# Activity:
In the material below, reproduce word for word the lines from the one containing "Grâce cet engagement continu envers sa propre" up to and including the one containing "Přidat do košíku".

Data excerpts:
◇ ◇ ◇ ◇

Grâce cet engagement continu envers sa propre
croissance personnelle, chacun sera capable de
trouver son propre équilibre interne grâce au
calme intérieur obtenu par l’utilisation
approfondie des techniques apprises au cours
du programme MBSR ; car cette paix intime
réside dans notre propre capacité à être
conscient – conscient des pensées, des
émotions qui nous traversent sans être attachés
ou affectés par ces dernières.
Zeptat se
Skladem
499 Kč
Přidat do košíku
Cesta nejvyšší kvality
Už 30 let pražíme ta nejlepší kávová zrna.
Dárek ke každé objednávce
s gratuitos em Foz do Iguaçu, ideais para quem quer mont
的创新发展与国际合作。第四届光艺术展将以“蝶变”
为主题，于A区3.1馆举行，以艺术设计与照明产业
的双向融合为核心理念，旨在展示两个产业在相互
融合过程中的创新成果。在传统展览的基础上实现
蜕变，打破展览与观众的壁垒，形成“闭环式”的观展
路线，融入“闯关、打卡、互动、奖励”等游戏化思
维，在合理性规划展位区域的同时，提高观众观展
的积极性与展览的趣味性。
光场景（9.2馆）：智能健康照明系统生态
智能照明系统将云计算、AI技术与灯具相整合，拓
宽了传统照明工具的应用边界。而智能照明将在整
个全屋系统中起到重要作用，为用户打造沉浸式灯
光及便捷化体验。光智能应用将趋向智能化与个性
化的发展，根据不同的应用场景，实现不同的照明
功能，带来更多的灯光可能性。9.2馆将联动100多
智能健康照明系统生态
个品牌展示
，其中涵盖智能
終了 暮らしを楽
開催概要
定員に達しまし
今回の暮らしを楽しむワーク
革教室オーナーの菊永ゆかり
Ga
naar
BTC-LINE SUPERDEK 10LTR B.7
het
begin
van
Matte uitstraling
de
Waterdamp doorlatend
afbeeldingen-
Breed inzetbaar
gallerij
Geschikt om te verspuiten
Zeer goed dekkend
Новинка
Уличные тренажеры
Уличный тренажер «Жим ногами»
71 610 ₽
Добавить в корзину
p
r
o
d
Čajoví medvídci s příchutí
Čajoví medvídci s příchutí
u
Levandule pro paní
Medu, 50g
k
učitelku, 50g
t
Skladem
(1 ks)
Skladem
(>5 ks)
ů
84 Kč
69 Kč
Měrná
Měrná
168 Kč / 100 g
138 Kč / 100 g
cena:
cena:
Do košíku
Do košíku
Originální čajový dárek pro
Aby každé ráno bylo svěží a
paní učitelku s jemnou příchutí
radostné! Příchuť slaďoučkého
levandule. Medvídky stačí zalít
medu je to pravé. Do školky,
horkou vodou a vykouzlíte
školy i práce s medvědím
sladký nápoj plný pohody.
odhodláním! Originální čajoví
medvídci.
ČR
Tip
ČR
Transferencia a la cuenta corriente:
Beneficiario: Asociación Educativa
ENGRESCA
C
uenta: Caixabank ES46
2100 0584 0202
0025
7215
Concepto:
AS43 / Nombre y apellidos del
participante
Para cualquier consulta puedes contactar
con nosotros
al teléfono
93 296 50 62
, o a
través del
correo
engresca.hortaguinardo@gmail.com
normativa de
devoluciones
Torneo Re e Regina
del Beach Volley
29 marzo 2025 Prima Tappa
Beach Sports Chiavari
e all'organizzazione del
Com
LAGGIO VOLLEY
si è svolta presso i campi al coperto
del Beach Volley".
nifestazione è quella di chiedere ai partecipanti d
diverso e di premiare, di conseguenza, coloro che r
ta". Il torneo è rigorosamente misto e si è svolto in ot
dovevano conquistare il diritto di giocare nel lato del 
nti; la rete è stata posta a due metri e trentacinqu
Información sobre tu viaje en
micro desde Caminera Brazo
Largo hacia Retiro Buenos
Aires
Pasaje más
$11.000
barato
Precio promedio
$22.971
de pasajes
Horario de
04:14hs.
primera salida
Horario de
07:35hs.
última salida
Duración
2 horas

◇ ◇ ◇ ◇

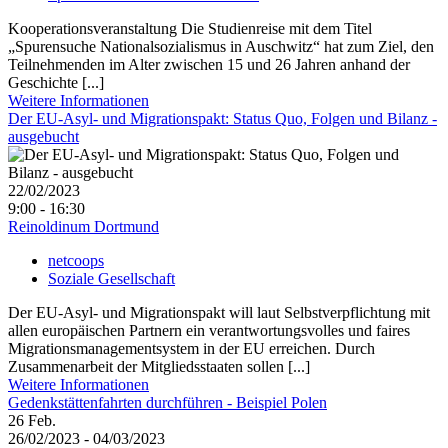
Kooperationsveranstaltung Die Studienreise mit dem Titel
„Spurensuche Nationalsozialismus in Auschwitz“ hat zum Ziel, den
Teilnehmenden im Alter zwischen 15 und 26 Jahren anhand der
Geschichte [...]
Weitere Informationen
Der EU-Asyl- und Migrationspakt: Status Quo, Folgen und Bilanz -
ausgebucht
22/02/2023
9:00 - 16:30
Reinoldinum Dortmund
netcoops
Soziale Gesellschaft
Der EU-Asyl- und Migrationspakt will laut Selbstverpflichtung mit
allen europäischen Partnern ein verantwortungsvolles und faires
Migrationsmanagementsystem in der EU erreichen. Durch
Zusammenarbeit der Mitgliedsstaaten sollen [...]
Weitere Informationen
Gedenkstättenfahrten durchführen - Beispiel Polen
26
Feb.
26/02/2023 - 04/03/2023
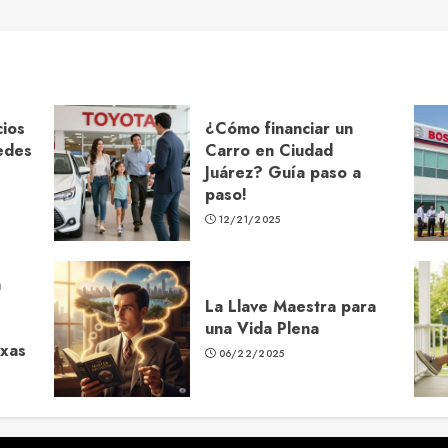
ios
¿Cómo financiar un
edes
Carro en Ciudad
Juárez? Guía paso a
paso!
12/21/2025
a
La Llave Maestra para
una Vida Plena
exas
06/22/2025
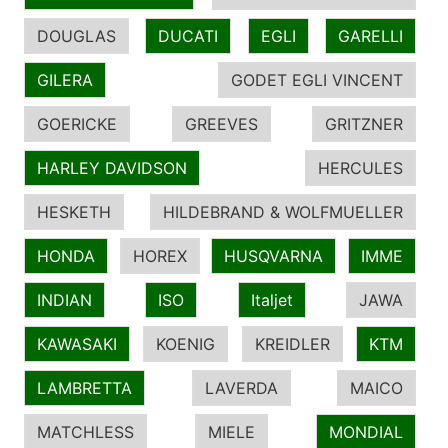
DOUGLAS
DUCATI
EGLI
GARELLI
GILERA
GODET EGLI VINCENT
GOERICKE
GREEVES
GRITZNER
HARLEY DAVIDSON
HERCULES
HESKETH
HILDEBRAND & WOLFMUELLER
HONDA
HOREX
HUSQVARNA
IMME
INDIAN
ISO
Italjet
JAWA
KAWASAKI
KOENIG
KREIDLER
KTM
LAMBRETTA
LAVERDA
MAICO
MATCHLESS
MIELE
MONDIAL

◇ ◇ ◇ ◇

# Task answer:
Grâce cet engagement continu envers sa propre
croissance personnelle, chacun sera capable de
trouver son propre équilibre interne grâce au
calme intérieur obtenu par l’utilisation
approfondie des techniques apprises au cours
du programme MBSR ; car cette paix intime
réside dans notre propre capacité à être
conscient – conscient des pensées, des
émotions qui nous traversent sans être attachés
ou affectés par ces dernières.
Zeptat se
Skladem
499 Kč
Přidat do košíku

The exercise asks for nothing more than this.